- _WHAT TO PRODUCE_: Return the listing below unchanged, but without pictures.

- _STUDY MATERIAL_:
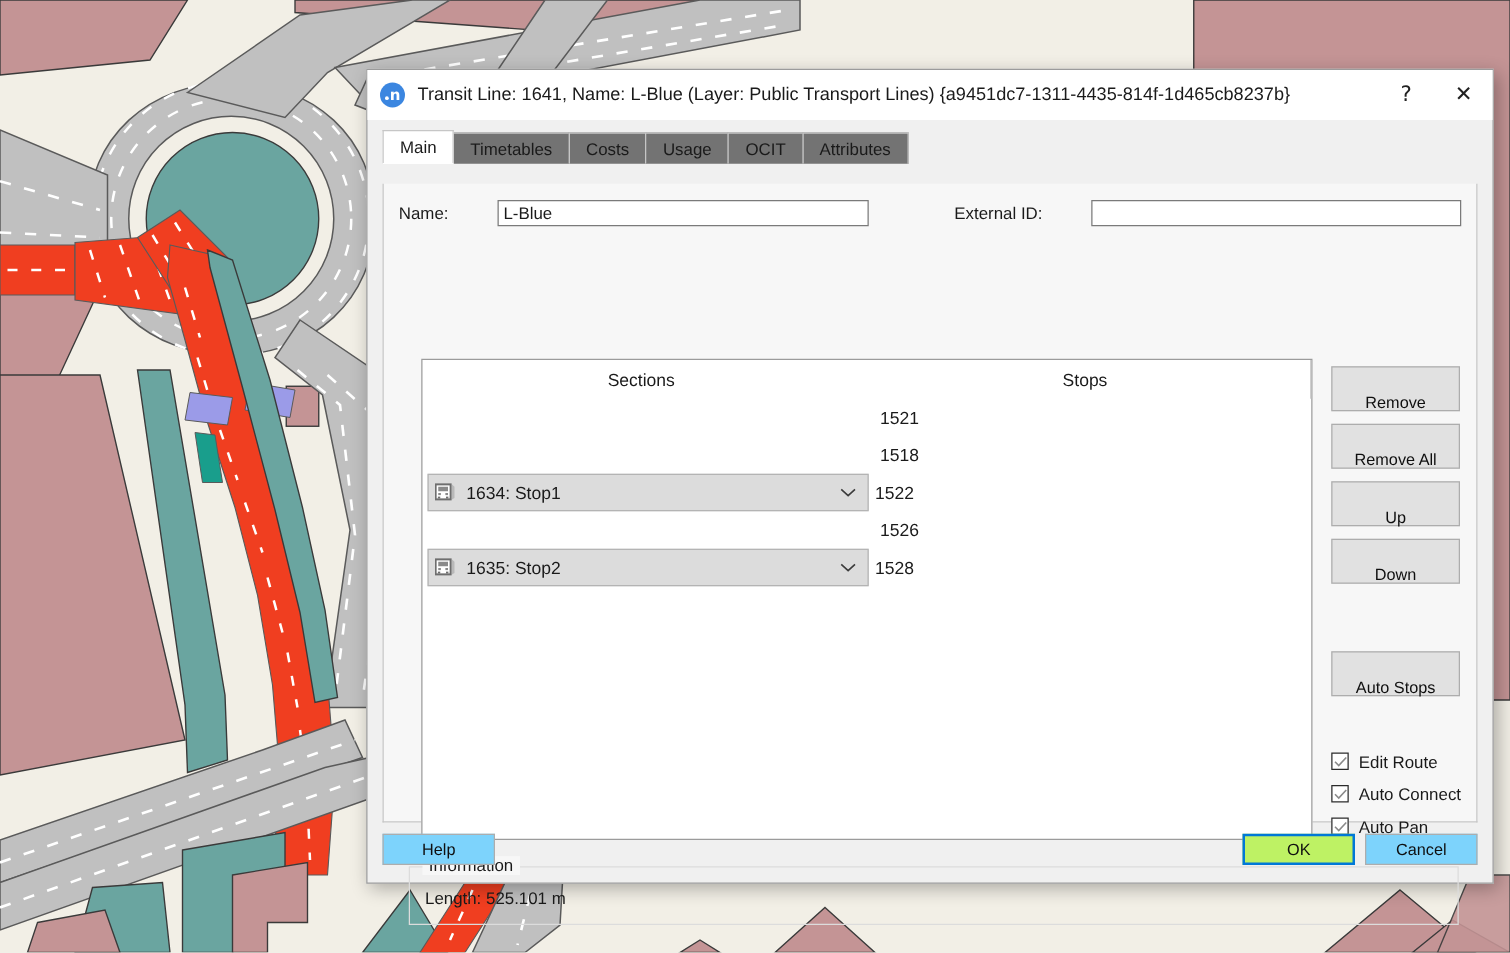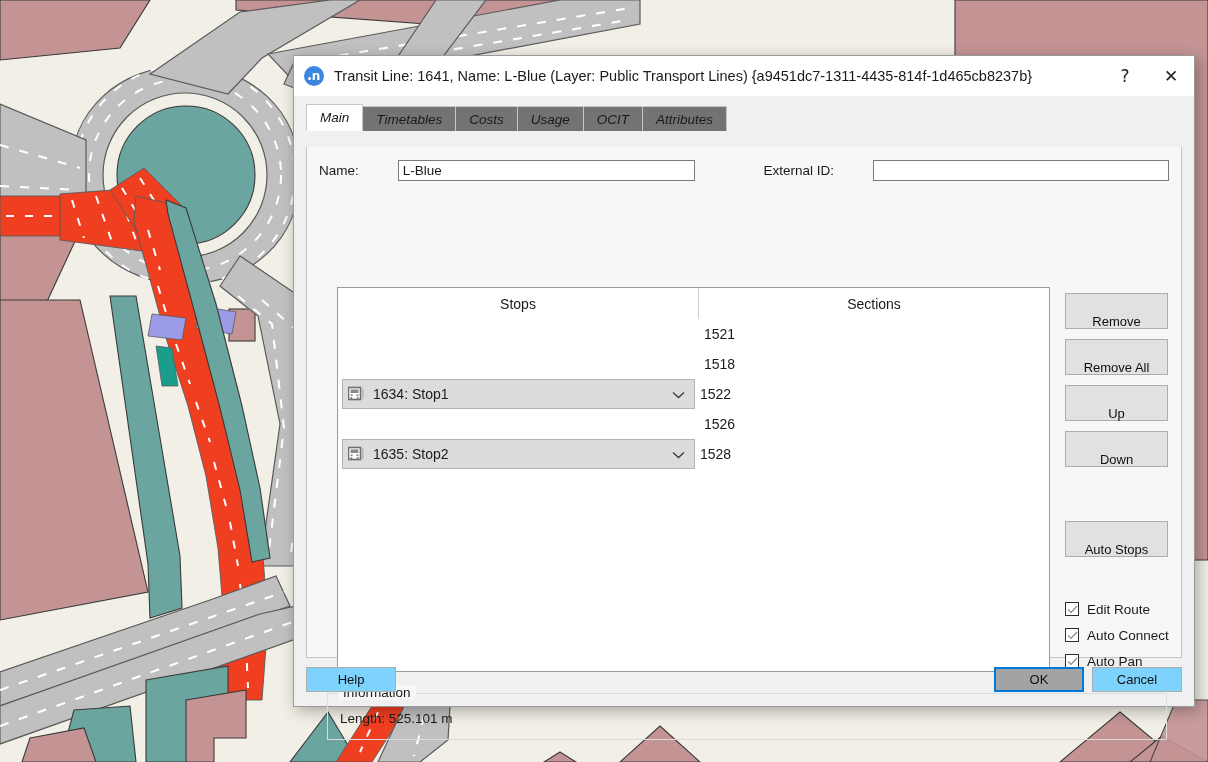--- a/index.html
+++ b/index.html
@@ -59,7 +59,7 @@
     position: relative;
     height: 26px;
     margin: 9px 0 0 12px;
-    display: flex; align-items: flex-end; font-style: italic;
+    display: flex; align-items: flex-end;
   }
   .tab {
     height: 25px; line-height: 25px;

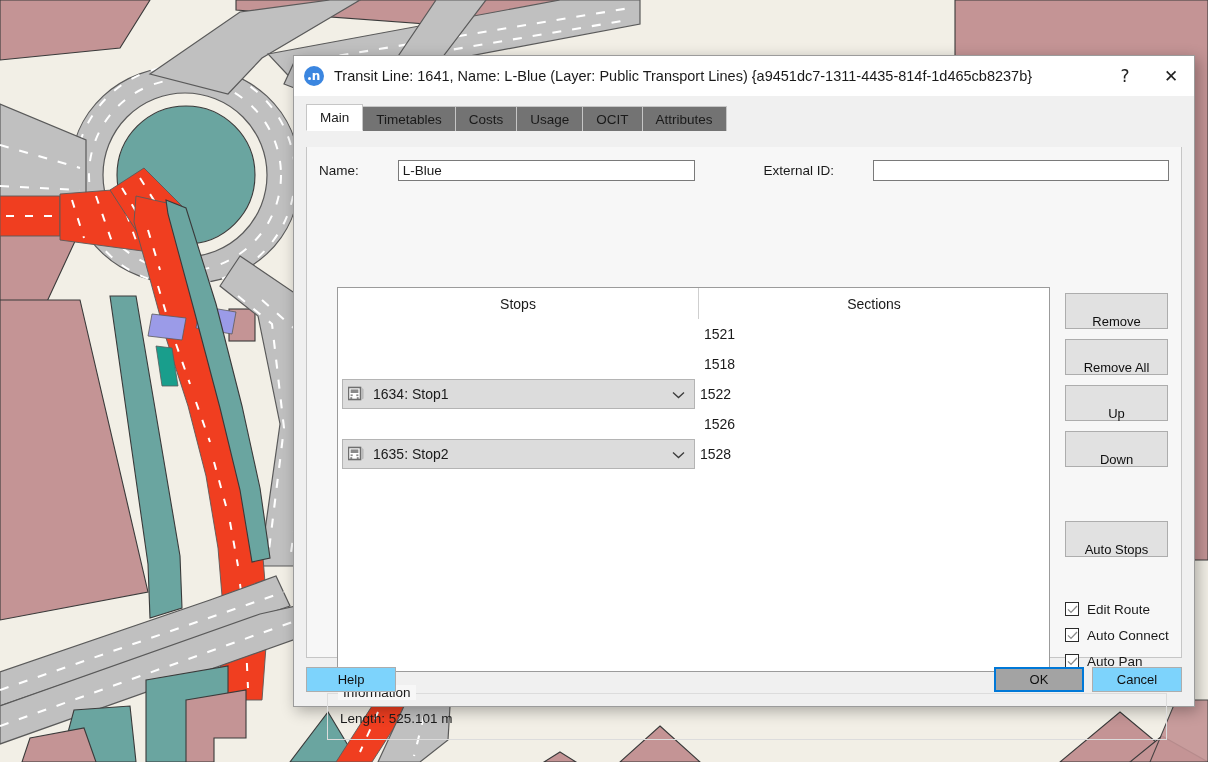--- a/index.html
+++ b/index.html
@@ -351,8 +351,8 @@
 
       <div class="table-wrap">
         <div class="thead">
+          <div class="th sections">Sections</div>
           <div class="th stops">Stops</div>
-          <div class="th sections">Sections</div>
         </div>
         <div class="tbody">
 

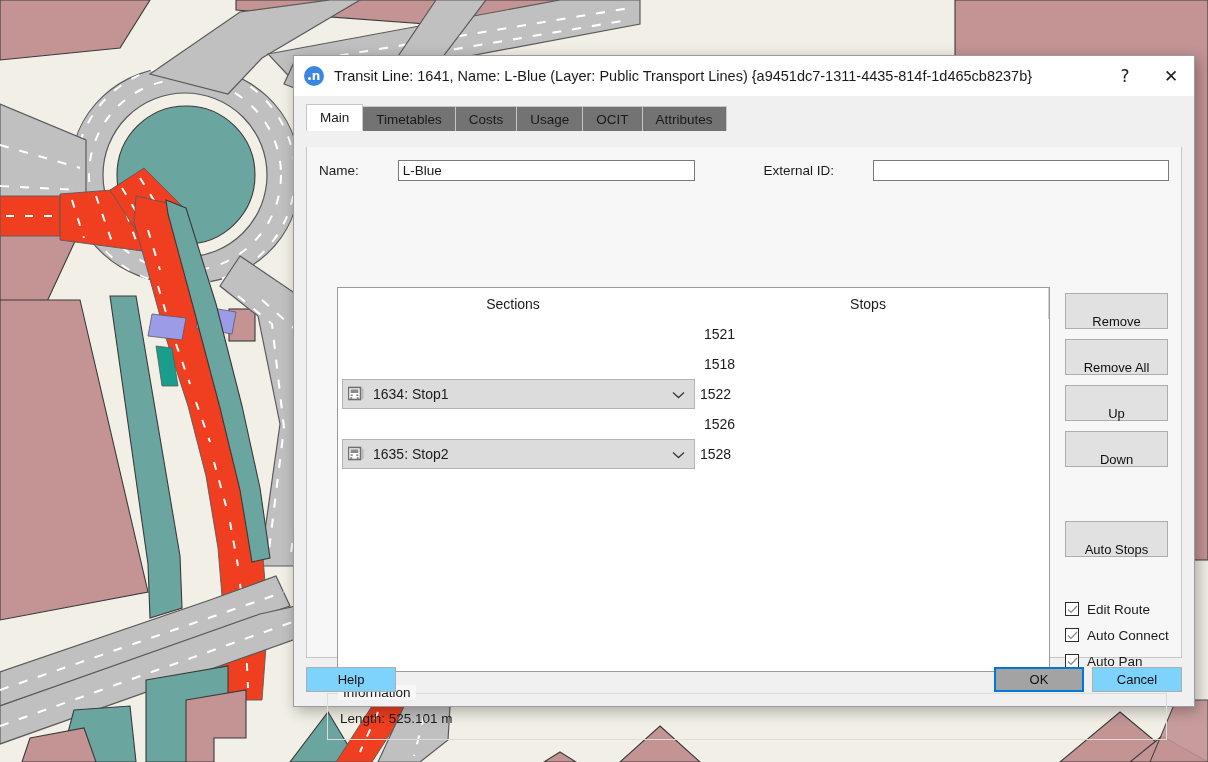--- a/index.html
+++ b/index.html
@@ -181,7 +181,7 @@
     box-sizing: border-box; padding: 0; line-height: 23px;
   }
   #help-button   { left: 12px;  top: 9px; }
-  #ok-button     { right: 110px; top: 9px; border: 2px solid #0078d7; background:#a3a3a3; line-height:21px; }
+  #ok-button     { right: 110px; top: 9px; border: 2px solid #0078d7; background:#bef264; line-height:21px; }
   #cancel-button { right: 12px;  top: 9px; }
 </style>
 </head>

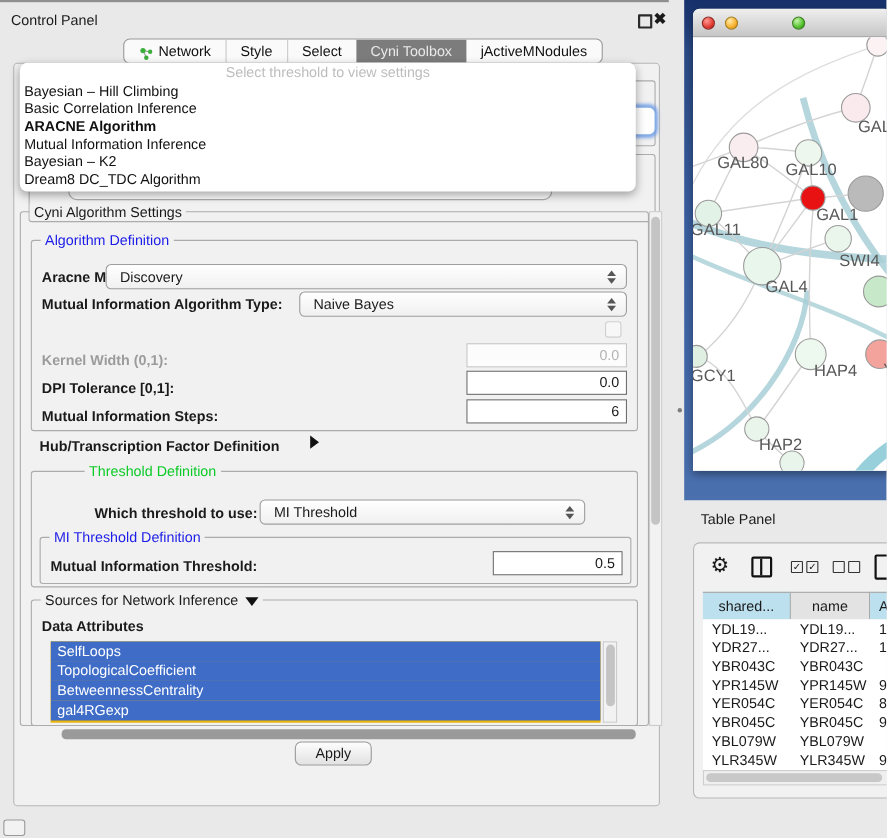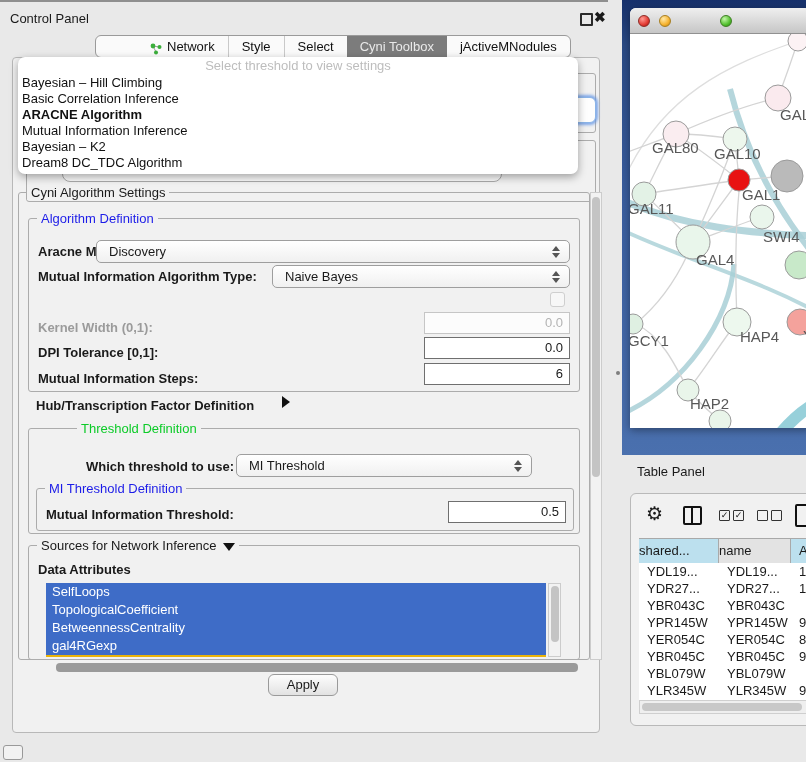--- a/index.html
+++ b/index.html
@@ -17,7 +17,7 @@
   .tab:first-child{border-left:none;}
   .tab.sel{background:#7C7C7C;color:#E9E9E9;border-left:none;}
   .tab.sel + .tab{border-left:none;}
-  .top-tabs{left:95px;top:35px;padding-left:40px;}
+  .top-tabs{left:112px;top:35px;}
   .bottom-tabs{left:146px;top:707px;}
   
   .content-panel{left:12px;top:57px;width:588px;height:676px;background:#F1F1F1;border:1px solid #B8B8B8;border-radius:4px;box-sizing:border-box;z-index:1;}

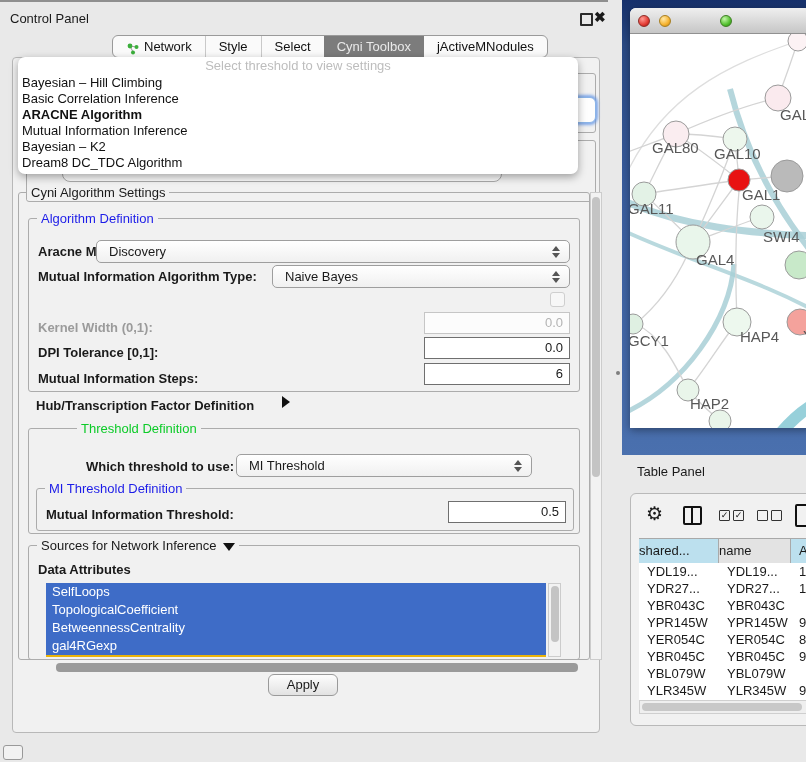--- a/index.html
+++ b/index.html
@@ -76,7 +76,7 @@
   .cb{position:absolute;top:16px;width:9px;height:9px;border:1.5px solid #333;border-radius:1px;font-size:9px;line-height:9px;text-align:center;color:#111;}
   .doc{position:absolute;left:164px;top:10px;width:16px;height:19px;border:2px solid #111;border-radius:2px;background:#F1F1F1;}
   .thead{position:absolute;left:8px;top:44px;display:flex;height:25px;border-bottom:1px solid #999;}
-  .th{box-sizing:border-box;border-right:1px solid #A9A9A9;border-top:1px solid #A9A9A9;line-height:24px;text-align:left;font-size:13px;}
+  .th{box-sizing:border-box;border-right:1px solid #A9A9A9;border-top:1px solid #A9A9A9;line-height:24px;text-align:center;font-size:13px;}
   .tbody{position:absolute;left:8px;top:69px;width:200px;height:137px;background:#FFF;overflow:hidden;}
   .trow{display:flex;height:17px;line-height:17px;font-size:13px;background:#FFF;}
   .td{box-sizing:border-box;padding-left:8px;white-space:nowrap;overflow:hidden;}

- _COMPLETED TASK_:
--- a/index.html
+++ b/index.html
@@ -59,7 +59,7 @@
     position: relative;
     height: 26px;
     margin: 9px 0 0 12px;
-    display: flex; align-items: flex-end; font-style: italic;
+    display: flex; align-items: flex-end;
   }
   .tab {
     height: 25px; line-height: 25px;

--- a/index.html
+++ b/index.html
@@ -351,8 +351,8 @@
 
       <div class="table-wrap">
         <div class="thead">
+          <div class="th sections">Sections</div>
           <div class="th stops">Stops</div>
-          <div class="th sections">Sections</div>
         </div>
         <div class="tbody">
 

--- a/index.html
+++ b/index.html
@@ -181,7 +181,7 @@
     box-sizing: border-box; padding: 0; line-height: 23px;
   }
   #help-button   { left: 12px;  top: 9px; }
-  #ok-button     { right: 110px; top: 9px; border: 2px solid #0078d7; background:#a3a3a3; line-height:21px; }
+  #ok-button     { right: 110px; top: 9px; border: 2px solid #0078d7; background:#bef264; line-height:21px; }
   #cancel-button { right: 12px;  top: 9px; }
 </style>
 </head>

--- a/index.html
+++ b/index.html
@@ -17,7 +17,7 @@
   .tab:first-child{border-left:none;}
   .tab.sel{background:#7C7C7C;color:#E9E9E9;border-left:none;}
   .tab.sel + .tab{border-left:none;}
-  .top-tabs{left:95px;top:35px;padding-left:40px;}
+  .top-tabs{left:112px;top:35px;}
   .bottom-tabs{left:146px;top:707px;}
   
   .content-panel{left:12px;top:57px;width:588px;height:676px;background:#F1F1F1;border:1px solid #B8B8B8;border-radius:4px;box-sizing:border-box;z-index:1;}

--- a/index.html
+++ b/index.html
@@ -76,7 +76,7 @@
   .cb{position:absolute;top:16px;width:9px;height:9px;border:1.5px solid #333;border-radius:1px;font-size:9px;line-height:9px;text-align:center;color:#111;}
   .doc{position:absolute;left:164px;top:10px;width:16px;height:19px;border:2px solid #111;border-radius:2px;background:#F1F1F1;}
   .thead{position:absolute;left:8px;top:44px;display:flex;height:25px;border-bottom:1px solid #999;}
-  .th{box-sizing:border-box;border-right:1px solid #A9A9A9;border-top:1px solid #A9A9A9;line-height:24px;text-align:left;font-size:13px;}
+  .th{box-sizing:border-box;border-right:1px solid #A9A9A9;border-top:1px solid #A9A9A9;line-height:24px;text-align:center;font-size:13px;}
   .tbody{position:absolute;left:8px;top:69px;width:200px;height:137px;background:#FFF;overflow:hidden;}
   .trow{display:flex;height:17px;line-height:17px;font-size:13px;background:#FFF;}
   .td{box-sizing:border-box;padding-left:8px;white-space:nowrap;overflow:hidden;}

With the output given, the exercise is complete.